----- Exercise inputs
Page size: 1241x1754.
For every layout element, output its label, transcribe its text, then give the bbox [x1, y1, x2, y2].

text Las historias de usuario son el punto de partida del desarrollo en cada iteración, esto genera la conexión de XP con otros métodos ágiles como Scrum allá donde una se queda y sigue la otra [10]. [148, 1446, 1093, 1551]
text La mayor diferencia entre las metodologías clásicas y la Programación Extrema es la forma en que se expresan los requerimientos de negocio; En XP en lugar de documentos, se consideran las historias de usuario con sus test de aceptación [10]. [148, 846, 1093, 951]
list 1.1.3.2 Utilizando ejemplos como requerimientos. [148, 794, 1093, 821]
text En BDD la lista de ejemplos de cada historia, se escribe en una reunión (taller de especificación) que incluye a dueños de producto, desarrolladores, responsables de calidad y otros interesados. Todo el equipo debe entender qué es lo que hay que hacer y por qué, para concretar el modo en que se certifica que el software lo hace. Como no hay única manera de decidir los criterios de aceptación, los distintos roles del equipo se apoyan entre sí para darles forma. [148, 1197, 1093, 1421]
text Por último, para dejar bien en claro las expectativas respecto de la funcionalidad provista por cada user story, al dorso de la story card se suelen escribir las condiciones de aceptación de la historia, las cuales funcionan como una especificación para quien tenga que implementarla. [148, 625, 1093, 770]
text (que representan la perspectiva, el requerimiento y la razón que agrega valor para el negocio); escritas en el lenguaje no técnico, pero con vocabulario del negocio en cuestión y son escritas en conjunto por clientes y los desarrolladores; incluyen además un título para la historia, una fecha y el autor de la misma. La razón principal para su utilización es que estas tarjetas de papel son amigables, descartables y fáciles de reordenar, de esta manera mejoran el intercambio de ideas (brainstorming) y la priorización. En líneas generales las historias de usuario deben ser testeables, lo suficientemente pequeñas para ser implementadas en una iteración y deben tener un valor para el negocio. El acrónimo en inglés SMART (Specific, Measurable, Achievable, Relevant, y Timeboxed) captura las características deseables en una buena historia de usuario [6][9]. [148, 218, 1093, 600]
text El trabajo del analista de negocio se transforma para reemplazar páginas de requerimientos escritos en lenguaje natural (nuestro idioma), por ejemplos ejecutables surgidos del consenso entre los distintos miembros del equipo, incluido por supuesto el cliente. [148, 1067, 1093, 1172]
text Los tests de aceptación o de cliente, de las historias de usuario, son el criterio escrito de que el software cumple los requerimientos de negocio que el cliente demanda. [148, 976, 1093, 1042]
----------
----- Exercise inputs
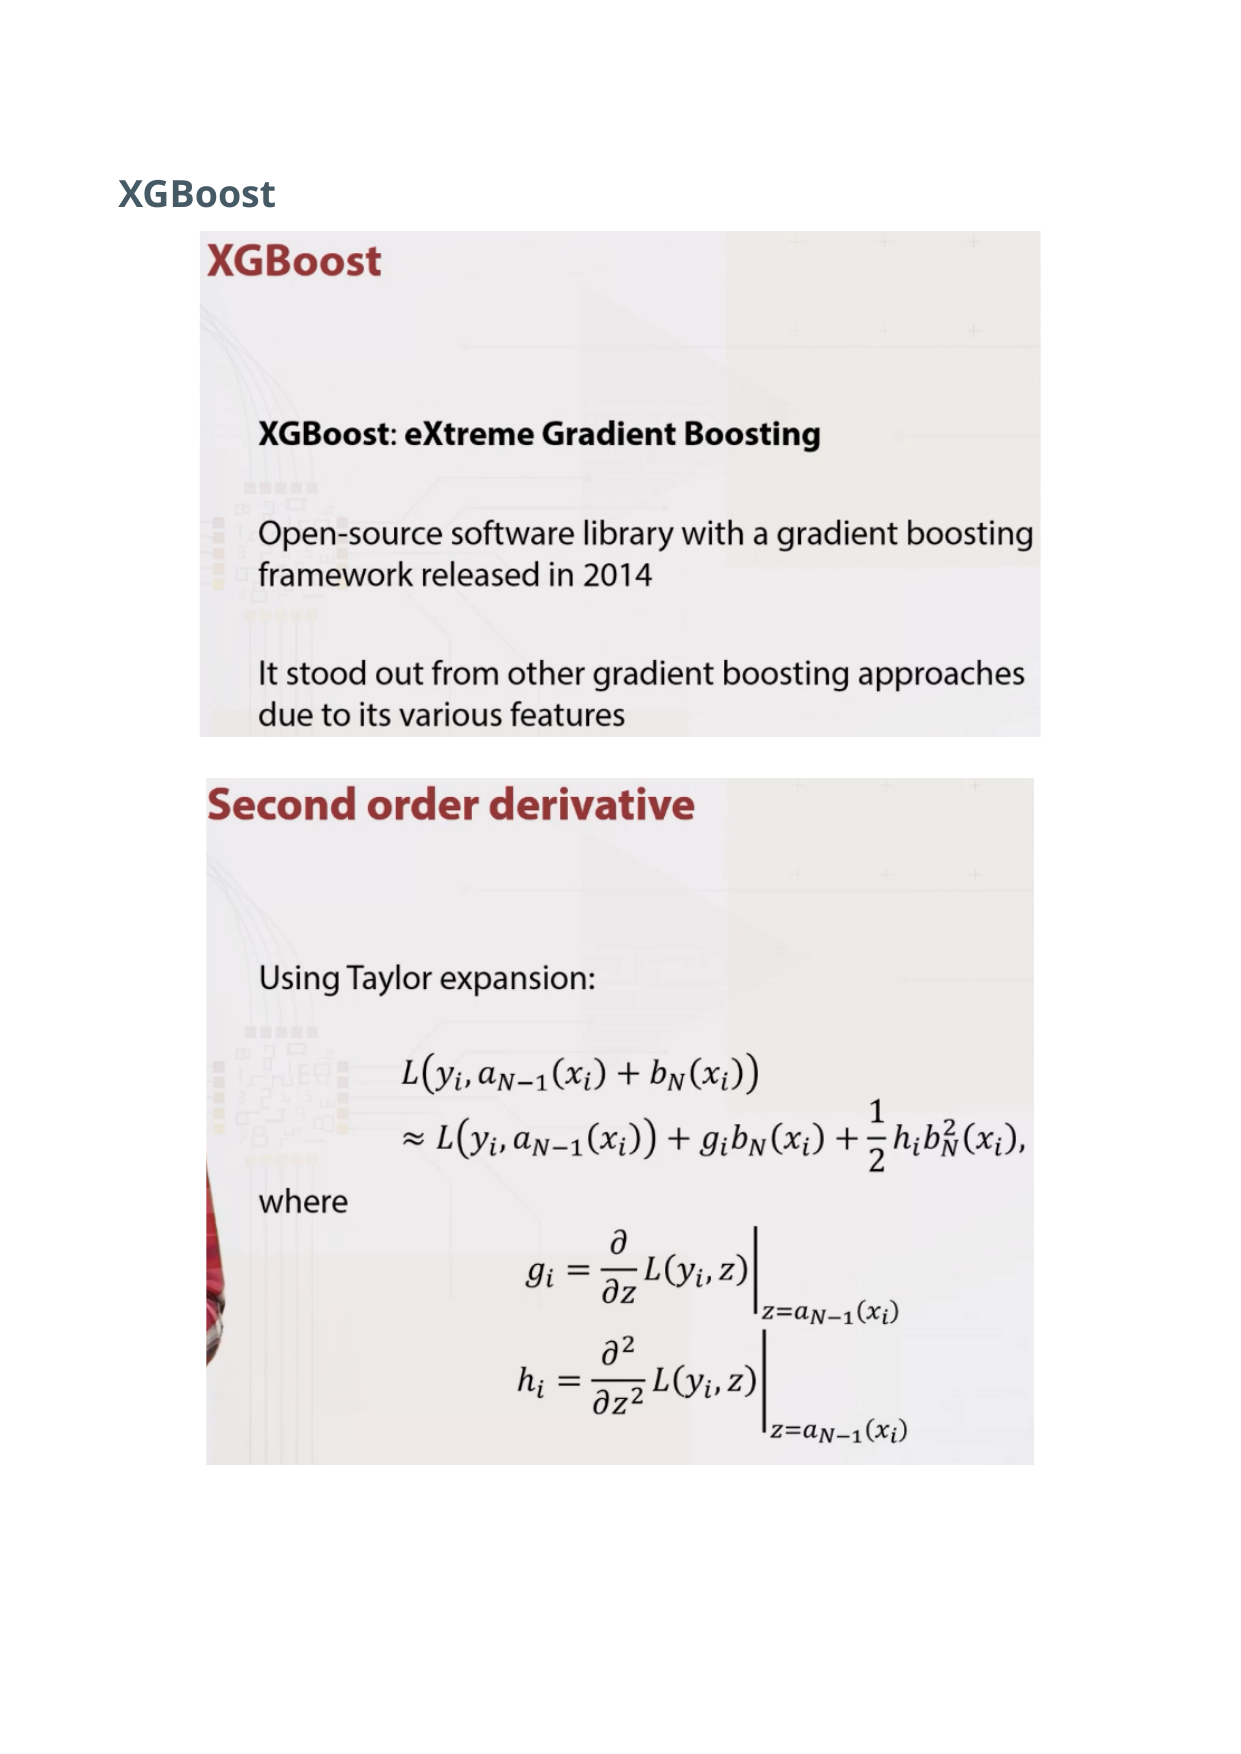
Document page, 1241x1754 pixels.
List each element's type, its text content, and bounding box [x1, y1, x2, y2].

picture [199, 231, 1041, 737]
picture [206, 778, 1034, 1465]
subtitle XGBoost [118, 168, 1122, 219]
----------
What you should do
Transcribe without any changes the lines from the line that contains "Document page, 1241x1754 pixels." through the line that contains "subtitle XGBoost [118, 168, 1122, 219]", both of those lines included.

Result of this task
Document page, 1241x1754 pixels.
List each element's type, its text content, and bounding box [x1, y1, x2, y2].

picture [199, 231, 1041, 737]
picture [206, 778, 1034, 1465]
subtitle XGBoost [118, 168, 1122, 219]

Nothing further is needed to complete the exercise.